10. Reasonable Surfer Link Features

Google’s Reasonable Surfer model describes a good number of features that might be taken together to determine how much value a link might pass along from a page in relation to other links on that page, and it’s possible that one or more of those values are no longered considered in a way that they might have been in the past. – Ranking documents based on user behavior and/or feature data

11. Links between Affiliated Sites

Some sites may be deemed to be related, or affiliated, to others in some manner, such as being owned by the same person or people. The value of those links might be diminished because of that relationship, in comparison to other “editorially determined links.”

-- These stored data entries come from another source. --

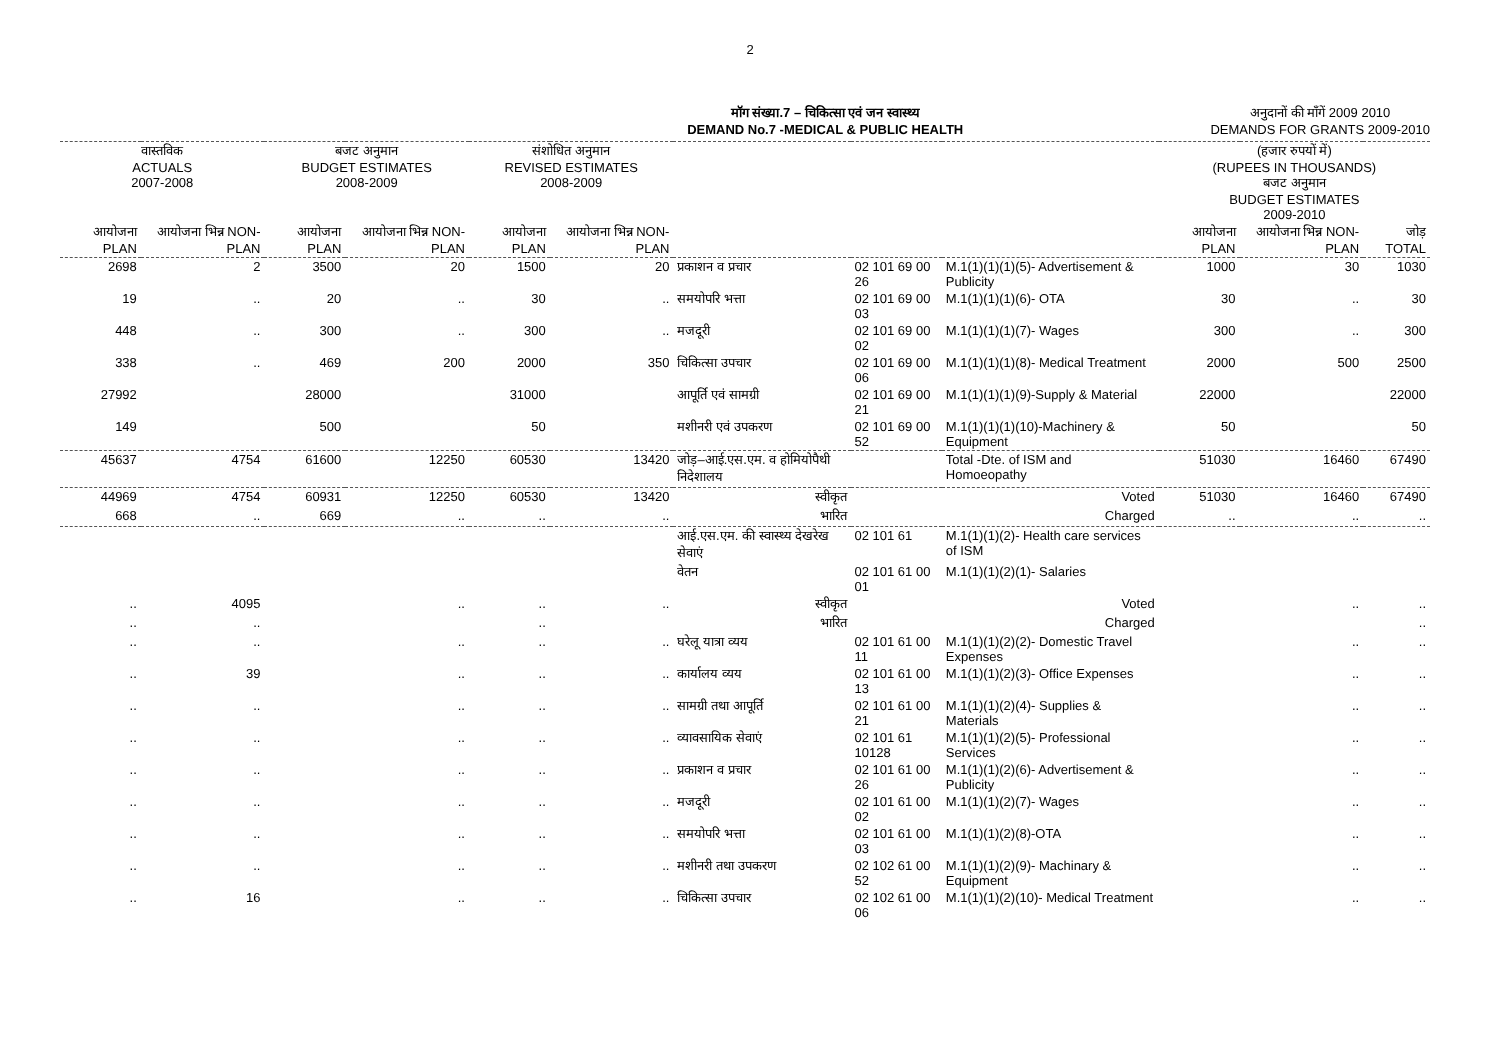2
मॉग संख्या.7 – चिकित्सा एवं जन स्वास्थ्य
DEMAND No.7 -MEDICAL & PUBLIC HEALTH
अनुदानों की माँगें 2009 2010
DEMANDS FOR GRANTS 2009-2010
| वास्तविक ACTUALS 2007-2008 | | बजट अनुमान BUDGET ESTIMATES 2008-2009 | | संशोधित अनुमान REVISED ESTIMATES 2008-2009 | | | | | (हजार रुपयों में) (RUPEES IN THOUSANDS) बजट अनुमान BUDGET ESTIMATES 2009-2010 | | |
| --- | --- | --- | --- | --- | --- | --- | --- | --- | --- | --- | --- |
| आयोजना PLAN | आयोजना भिन्न NON-PLAN | आयोजना PLAN | आयोजना भिन्न NON-PLAN | आयोजना PLAN | आयोजना भिन्न NON-PLAN | | | | आयोजना PLAN | आयोजना भिन्न NON-PLAN | जोड़ TOTAL |
| 2698 | 2 | 3500 | 20 | 1500 | 20 | प्रकाशन व प्रचार | 02 101 69 00 26 | M.1(1)(1)(1)(5)- Advertisement & Publicity | 1000 | 30 | 1030 |
| 19 | .. | 20 | .. | 30 | .. | समयोपरि भत्ता | 02 101 69 00 03 | M.1(1)(1)(1)(6)- OTA | 30 | .. | 30 |
| 448 | .. | 300 | .. | 300 | .. | मजदूरी | 02 101 69 00 02 | M.1(1)(1)(1)(7)- Wages | 300 | .. | 300 |
| 338 | .. | 469 | 200 | 2000 | 350 | चिकित्सा उपचार | 02 101 69 00 06 | M.1(1)(1)(1)(8)- Medical Treatment | 2000 | 500 | 2500 |
| 27992 | | 28000 | | 31000 | | आपूर्ति एवं सामग्री | 02 101 69 00 21 | M.1(1)(1)(1)(9)-Supply & Material | 22000 | | 22000 |
| 149 | | 500 | | 50 | | मशीनरी एवं उपकरण | 02 101 69 00 52 | M.1(1)(1)(1)(10)-Machinery & Equipment | 50 | | 50 |
| 45637 | 4754 | 61600 | 12250 | 60530 | 13420 | जोड़–आई.एस.एम. व होमियोपैथी निदेशालय | | Total -Dte. of ISM and Homoeopathy | 51030 | 16460 | 67490 |
| 44969 | 4754 | 60931 | 12250 | 60530 | 13420 | स्वीकृत | | Voted | 51030 | 16460 | 67490 |
| 668 | .. | 669 | .. | .. | .. | भारित | | Charged | .. | .. | .. |
| | | | | | | आई.एस.एम. की स्वास्थ्य देखरेख सेवाएं | 02 101 61 | M.1(1)(1)(2)- Health care services of ISM | | | |
| | | | | | | वेतन | 02 101 61 00 01 | M.1(1)(1)(2)(1)- Salaries | | | |
| .. | 4095 | | .. | .. | .. | स्वीकृत | | Voted | | .. | .. |
| .. | .. | | | .. | | भारित | | Charged | | | .. |
| .. | .. | | .. | .. | .. | घरेलू यात्रा व्यय | 02 101 61 00 11 | M.1(1)(1)(2)(2)- Domestic Travel Expenses | | .. | .. |
| .. | 39 | | .. | .. | .. | कार्यालय व्यय | 02 101 61 00 13 | M.1(1)(1)(2)(3)- Office Expenses | | .. | .. |
| .. | .. | | .. | .. | .. | सामग्री तथा आपूर्ति | 02 101 61 00 21 | M.1(1)(1)(2)(4)- Supplies & Materials | | .. | .. |
| .. | .. | | .. | .. | .. | व्यावसायिक सेवाएं | 02 101 61 10128 | M.1(1)(1)(2)(5)- Professional Services | | .. | .. |
| .. | .. | | .. | .. | .. | प्रकाशन व प्रचार | 02 101 61 00 26 | M.1(1)(1)(2)(6)- Advertisement & Publicity | | .. | .. |
| .. | .. | | .. | .. | .. | मजदूरी | 02 101 61 00 02 | M.1(1)(1)(2)(7)- Wages | | .. | .. |
| .. | .. | | .. | .. | .. | समयोपरि भत्ता | 02 101 61 00 03 | M.1(1)(1)(2)(8)-OTA | | .. | .. |
| .. | .. | | .. | .. | .. | मशीनरी तथा उपकरण | 02 102 61 00 52 | M.1(1)(1)(2)(9)- Machinary & Equipment | | .. | .. |
| .. | 16 | | .. | .. | .. | चिकित्सा उपचार | 02 102 61 00 06 | M.1(1)(1)(2)(10)- Medical Treatment | | .. | .. |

How that affiliation is calculated might have changed. – Determining quality of linked documents

12. Propagation of Relevance between Linked Pages

Assigning relevance of one web page to other web pages could be based upon distance of clicks between the pages and/or certain features in the content of anchor text or URLs. For example, if one page links to another with the word “contact” or the word “about”, and the page being linked to includes an address, that address location might be considered relevant to the page doing that linking.

There are a few different parts to this method of having the relevance of one page on a site propagated to other pages on the same site, and one or more of those could have changed if it is in use. – Propagating useful information among related web pages, such as web pages of a website

What “method of link analysis” do you think Google turned off?